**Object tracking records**
───

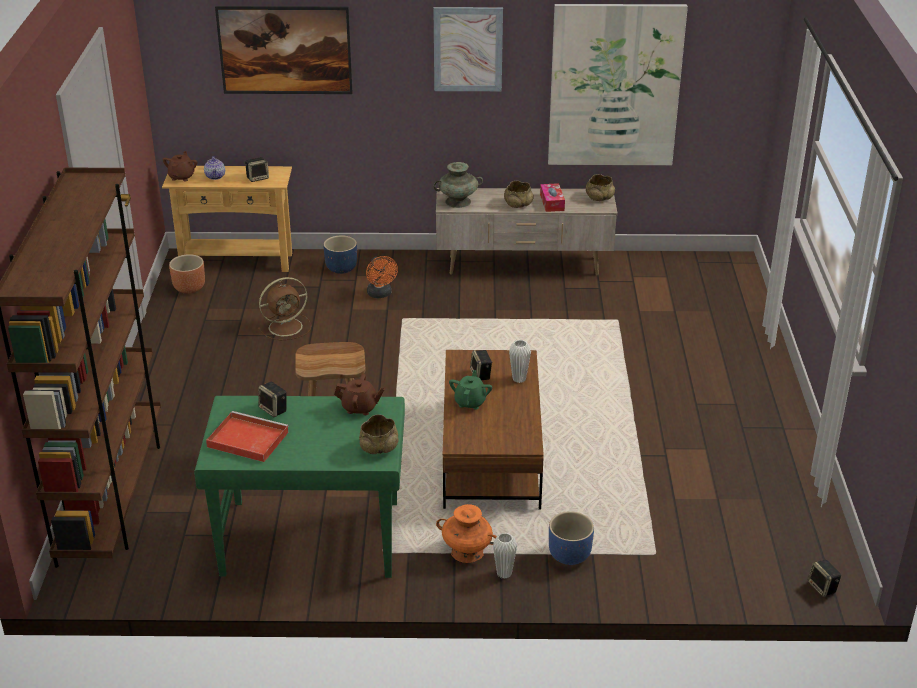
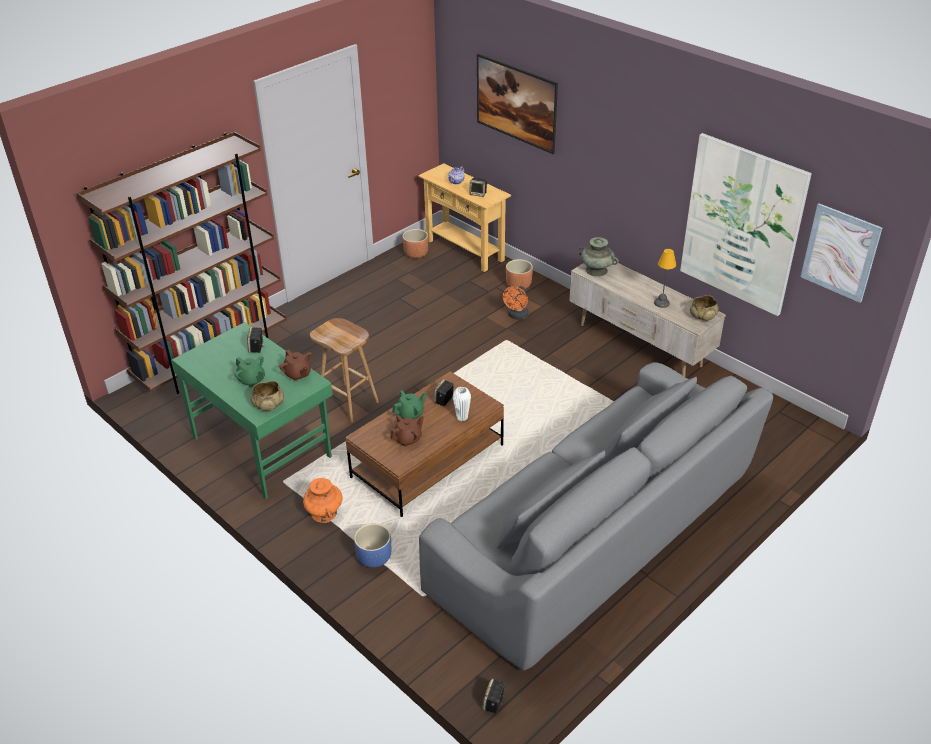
camera: 45 degrees right, 5 degrees up
(182, 177) = (438, 173): brown teapot -> brown teapot (408, 439)
(246, 439) = (217, 357): red tray -> none
(287, 326) = (433, 308): brown fan -> none
(322, 438) = (251, 380): none -> green teapot
(341, 269) = (518, 286): blue planter -> brown planter
(468, 49) = (634, 148): picture -> picture (840, 252)
(504, 573) = (323, 541): white vase -> none
(518, 204) = (634, 292): beige bowl -> none
(552, 202) = (661, 303): tissue box -> table lamp
(709, 424) = (596, 536): none -> grey sofa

───

**Problem details**
Leave out the pictures, then give all the records again exactly.

**Result below**
camera: 45 degrees right, 5 degrees up
(182, 177) = (438, 173): brown teapot -> brown teapot (408, 439)
(246, 439) = (217, 357): red tray -> none
(287, 326) = (433, 308): brown fan -> none
(322, 438) = (251, 380): none -> green teapot
(341, 269) = (518, 286): blue planter -> brown planter
(468, 49) = (634, 148): picture -> picture (840, 252)
(504, 573) = (323, 541): white vase -> none
(518, 204) = (634, 292): beige bowl -> none
(552, 202) = (661, 303): tissue box -> table lamp
(709, 424) = (596, 536): none -> grey sofa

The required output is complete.